# Bought a buddy for Cookie, no more cuddling with Mama =(



## CookieTiel (Feb 6, 2012)

I bought a 2nd cockatiel to be a buddy for Cookie, and introduced them to each other 3 days ago. They are now sharing a cage and are having lots of fun together. Cookie is so happy to have a buddy! The problem is that she doesn't care about me anymore. When I pick her up, she doesn't want to have anything to do with me, and couldn't care less about me. Whenever she's out of the cage he calls her and she goes flying back. I took her to a neutral place to re-bond, but she could still hear him calling and kept trying to get away from me. She won't even let me give her scritches anymore!!!

Is this how it's going to be from now on?? Or is she just too excited about her new buddy and will go back to normal after this initial phase is over? Is there anything that I can do to make her want to spend more time with me!! Please help!


----------



## roxy culver (May 27, 2010)

Food bribery always works...some yummy millet will make her want to hang out with you. I never had this problem with my girl, no matter who I brought into the house she always wanted me instead. You could try covering him when you take her away so he doesn't call for her while you have her out.


----------



## CookieTiel (Feb 6, 2012)

Thanks Roxy, I will try both things that you suggested. Also, the new tiel doesn't seem interested in being tamed either. Should I keep the girl covered when I take him out, just so he can get used to me when she's not around?


----------



## roxy culver (May 27, 2010)

Yes and take him out of the room completely, away from her and the cage, both would be a distraction and make it harder to tame him. Food bribery will go a long way in taming him up as well.


----------



## smays810 (Dec 27, 2011)

Wow I'm sorry this happened to you. That is my fear about getting another bird because I love the one I have know and I would be heart broken if she didn't want me anymore. I hope everything works out for you and you get your bond back.


----------



## CookieTiel (Feb 6, 2012)

roxy culver said:


> Yes and take him out of the room completely, away from her and the cage, both would be a distraction and make it harder to tame him. Food bribery will go a long way in taming him up as well.



will do! He is already eating sunflower seeds from my hand, although he bites my finger sometimes lol.


----------



## CookieTiel (Feb 6, 2012)

smays810 said:


> Wow I'm sorry this happened to you. That is my fear about getting another bird because I love the one I have know and I would be heart broken if she didn't want me anymore. I hope everything works out for you and you get your bond back.

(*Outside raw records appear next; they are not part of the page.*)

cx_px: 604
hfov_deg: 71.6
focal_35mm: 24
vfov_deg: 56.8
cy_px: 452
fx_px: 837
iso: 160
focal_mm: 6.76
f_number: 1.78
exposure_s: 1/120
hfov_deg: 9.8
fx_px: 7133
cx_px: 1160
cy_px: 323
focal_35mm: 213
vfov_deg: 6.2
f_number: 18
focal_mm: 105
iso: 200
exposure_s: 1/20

Thanks! Will keep trying. I don't think she was completely bonded with me yet, though. I've had her for 3.5 months, and felt bad to leave her alone at home while I was at work, so I decided to get her a buddy. She is definitely happier now, but she won't stay with me anymore. Maybe when he is tamed they will both love me


----------



## meaggiedear (Nov 20, 2011)

my grey won't go anywhere without ama. but ama is a baby and still loves contact with me, so she comes willingly and he follows. you might want to try one on one time with both of them and see if one or the other is more willing to be a buddy to you and the other will follow him/her.


----------



## CookieTiel (Feb 6, 2012)

meaggiedear said:


> my grey won't go anywhere without ama. but ama is a baby and still loves contact with me, so she comes willingly and he follows. you might want to try one on one time with both of them and see if one or the other is more willing to be a buddy to you and the other will follow him/her.

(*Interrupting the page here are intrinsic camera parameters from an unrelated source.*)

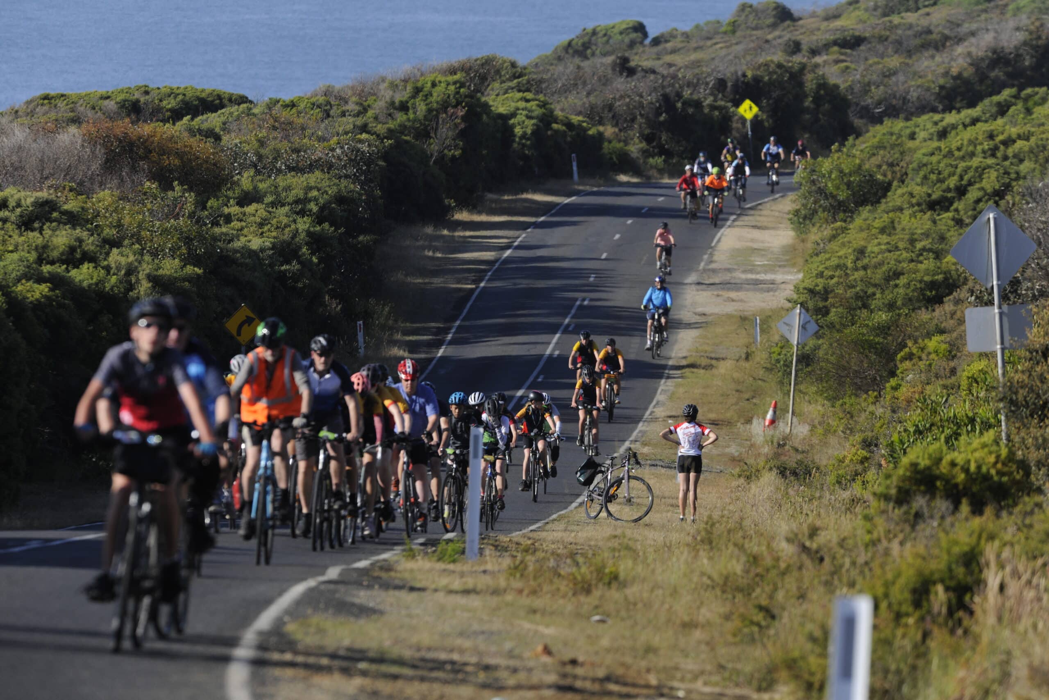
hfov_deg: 5.2
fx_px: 11655
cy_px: 350
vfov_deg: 3.4
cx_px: 524
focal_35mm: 400
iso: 400
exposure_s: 1/1000
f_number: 4
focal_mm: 400
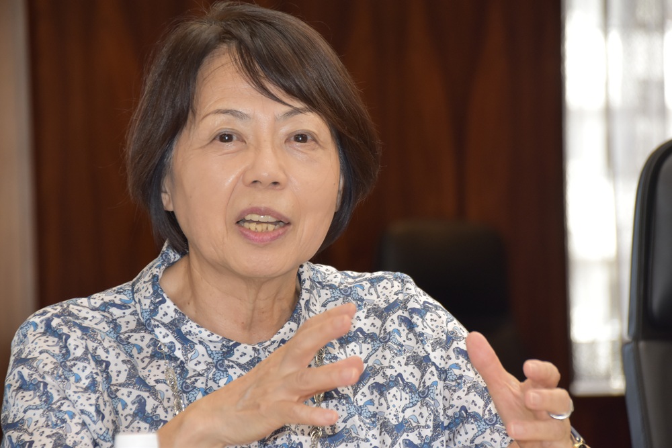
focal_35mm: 232
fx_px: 4340
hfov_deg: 8.9
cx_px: 336
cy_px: 224
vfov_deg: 5.9
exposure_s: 1/125
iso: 720
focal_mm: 155
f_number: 5.6
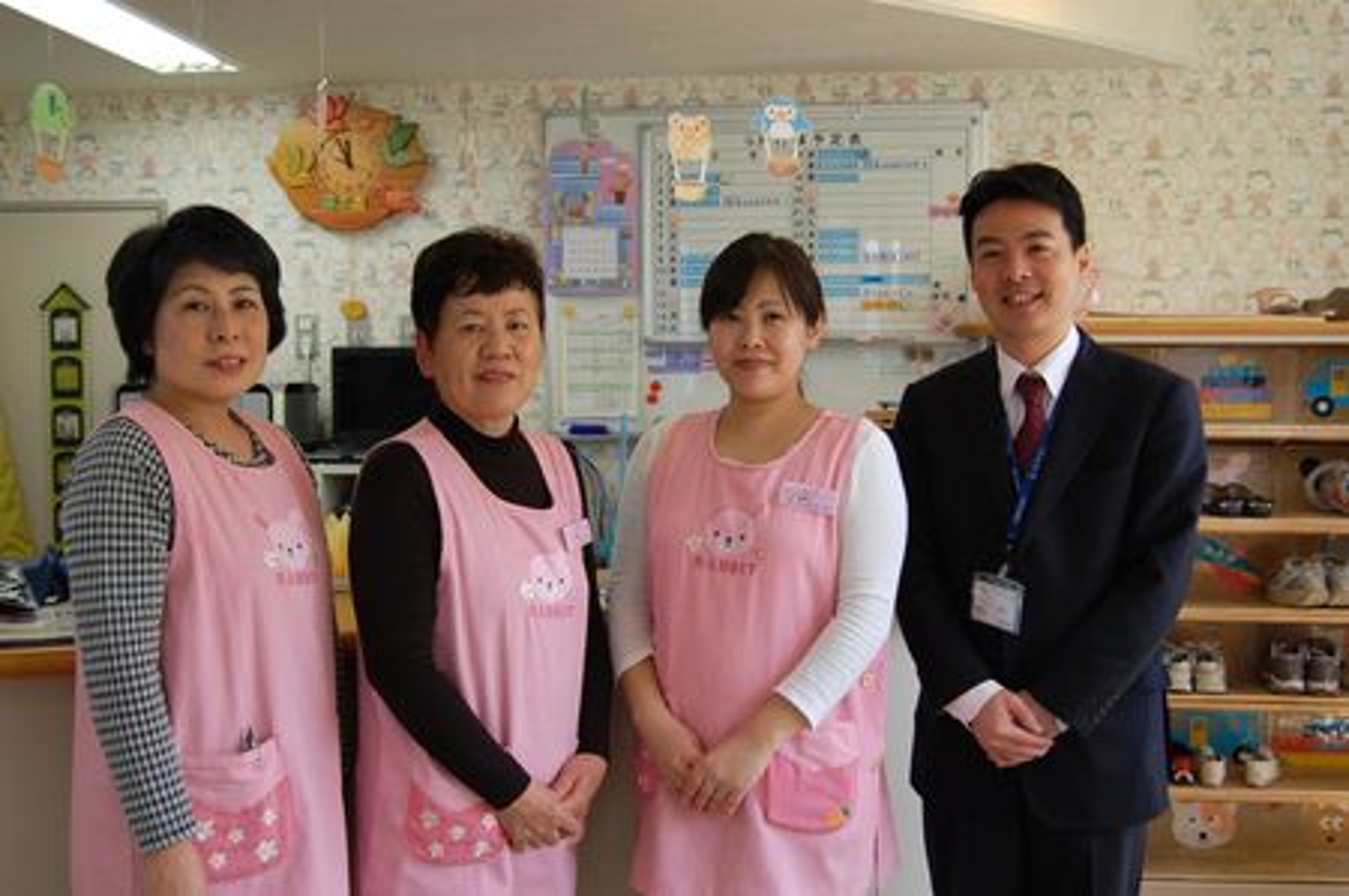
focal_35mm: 42
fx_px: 1572
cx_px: 674
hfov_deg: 46.4
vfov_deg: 31.8
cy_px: 448
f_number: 5
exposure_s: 1/100
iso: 400
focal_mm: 28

yeah I think I will try this after I tame the guy. Right now he is doing everything that cookie does and she is bossing him around. I think she is very excited to have a buddy.


----------



## CookieTiel (Feb 6, 2012)

Just an update: I took Cookie out of the cage and covered it with the little guy inside, and she let me scratch her head! She acted normal like she used to before I got him. But then SHE called out to him, and he responded, and she went flying back to the cage.


----------



## meaggiedear (Nov 20, 2011)

CookieTiel said:


> yeah I think I will try this after I tame the guy. Right now he is doing everything that cookie does and she is bossing him around. I think she is very excited to have a buddy.


you will probably have better luck with the little guy. grey and i have been together for five months and he picks ama over everything else every time. lol. i've only had ama for two weeks and she willing comes to me (picks me over grey), so time will tell once you get your little boy trained.


----------



## CookieTiel (Feb 6, 2012)

meaggiedear said:


> you will probably have better luck with the little guy. grey and i have been together for five months and he picks ama over everything else every time. lol. i've only had ama for two weeks and she willing comes to me (picks me over grey), so time will tell once you get your little boy trained.


aww that's so cute!!! My little guy is already eating seeds from my hand, but only when Cookie is around. When she is not he freaks out. I think I will start taming him without Cookie. Then I'll do the one on one time with both of them and see which one is more likely to bond with me. I don't know, but the boy's personality seems to be more independent, so I don't know if he will be as cuddly as Cookie. But only if Cookie can return to her normal self I'll be happy  (by the way, I love the name Ama)


----------